A Weekly Snapshot of Life-Changing Technology
1. Your internet has shipped
Amazon plans to launch over 3,000 satellites to offer broadband internet coverage around the world.
When Elon Musk and Jeff Bezos began competing to explore space, it looked less like a business decision and more like an ego competition to personally advance the human race through space exploration. But they could be revealing their hands – both billionaires announced plans to provide global internet coverage through a network of satellites.
Why It Matters
Half of the world still doesn’t have access to the internet. Whoever provides that access will become the gatekeeper of information, commerce, and connectivity.
2. The green medal goes to...
Norway set a global record when almost 60% of all new cars sold in March were fully electric.
Politicians working to combat client change need real-life models of success to build upon. Norway, which exempted battery engines from taxes imposed on diesel and petrol (a sort of reverse carbon tax), is showing a viable path forward.
The Tesla effect
It’s no coincidence that the surge of electric cars came as Tesla ramped up delivery if its mid-sized Model 3.
Norway is Western Europe’s biggest producer of oil and gas, a fact that has not stopped them from seeking to end fossil-fueled vehicle sales by 2025.
3. Japan just shot a copper cannonball at an asteroid
Japan’s Hayabusa2 spacecraft, which already fired a bullet at the asteroid Ryugu, is stepping up its attacks. It just attempted to blast a new crater into the surface of the object it’s been orbiting for months.
From the early days of exploration, people have been shooting things that they don’t understand.
Why It Matters
Asteroids are like care packages from parts of the universe we could never feasibly explore. Studying them offers us an opportunity to study the origins of our solar system and of life itself.
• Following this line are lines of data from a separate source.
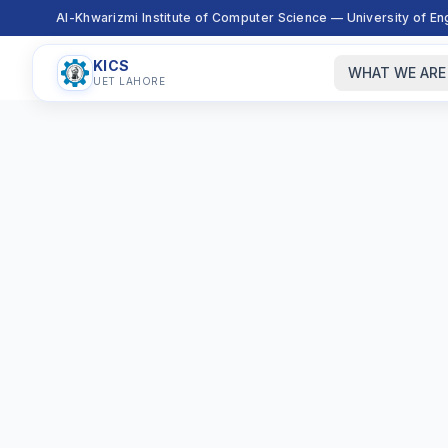
Al-Khwarizmi Institute of Computer Science — University of E
KICS
WHAT WE ARE
UET LAHORE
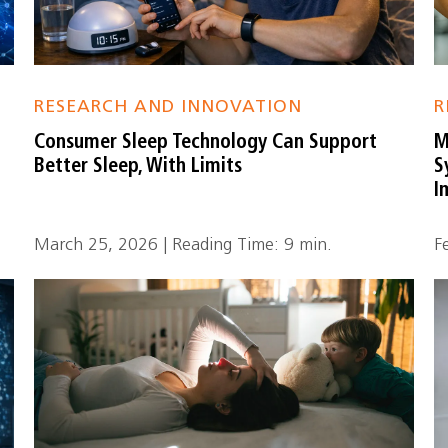
RESEARCH AND INNOVATION
R
Consumer Sleep Technology Can Support
M
Better Sleep, With Limits
S
I
March 25, 2026 | Reading Time: 9 min.
F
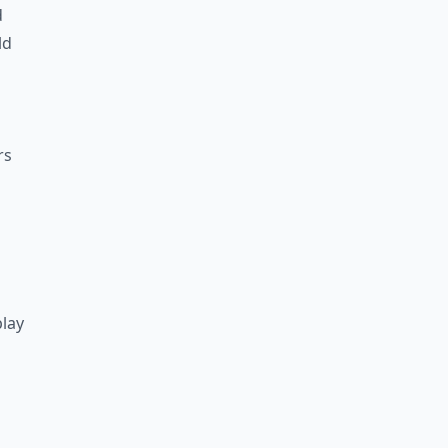
d
ld
rs
lay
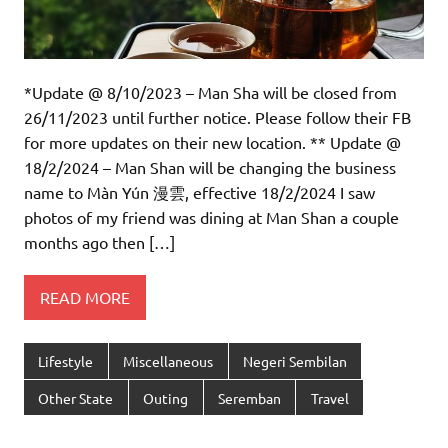
*Update @ 8/10/2023 – Man Sha will be closed from
26/11/2023 until further notice. Please follow their FB
for more updates on their new location. ** Update @
18/2/2024 – Man Shan will be changing the business
name to Màn Yún 漫雲, effective 18/2/2024 I saw
photos of my friend was dining at Man Shan a couple
months ago then […]
READ MORE
Lifestyle
Miscellaneous
Negeri Sembilan
Other State
Outing
Seremban
Travel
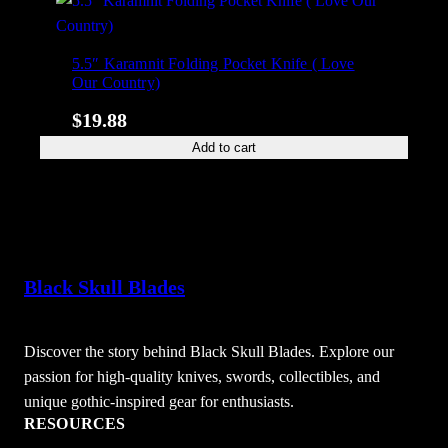
5.5″ Karamnit Folding Pocket Knife ( Love
Our Country)
$
19.88
Add to cart
Black Skull Blades
Discover the story behind Black Skull Blades. Explore our
passion for high-quality knives, swords, collectibles, and
unique gothic-inspired gear for enthusiasts.
RESOURCES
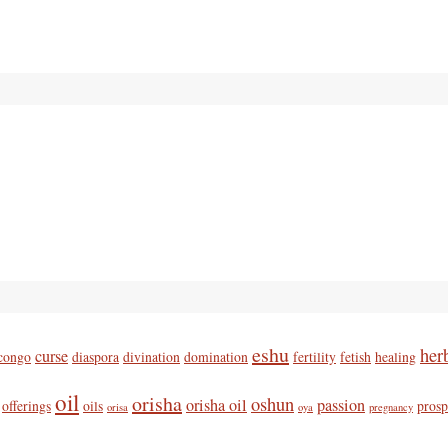
eshu
her
curse
congo
diaspora
divination
domination
fertility
fetish
healing
oil
orisha
oshun
orisha oil
passion
offerings
oils
prosp
orisa
oya
pregnancy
Also, they may have some super valuable metals.
Sure, it’s a long shot, but we still have no plan for what to do if a big enough asteroid collides with Earth (again). Might as well start experimenting.
4. You've got subject lines
Gmail’s Smart Compose feature can now suggest subject lines based on the content of your email.
I’ll make this quick – better subject lines help us prioritize and respond to email, saving us time. Time is good. Thanks Google.
I’ve been a vocal believer that writing skills are the most important workplace skill of the generation. Email writing should be its own subject matter in school. Tools that assist in effective writing even the playing field and help more people reach their full potential.
5. Watch this robot lift and place boxes better than you can
Boston Dynamics has updated its 2017 Handle robot to be much better at moving boxes around a warehouse.
Boston Dynamics is known for making eerily human-like robots that can run and jump. But their creations never make it out of the prototype phase. A major update to a robot with such practical applications, say, at an Amazon Fulfillment center, could signal a first foray into commercialization.
But the jobs…
In 2017, Amazon employed around 90,000 full-time employees in its fulfillment centers. At the time, they also employed 80,000 robots. Since then, the number of robots in use has increased, but not as quickly as the number of employees. Even with automation, demand is outpacing supply.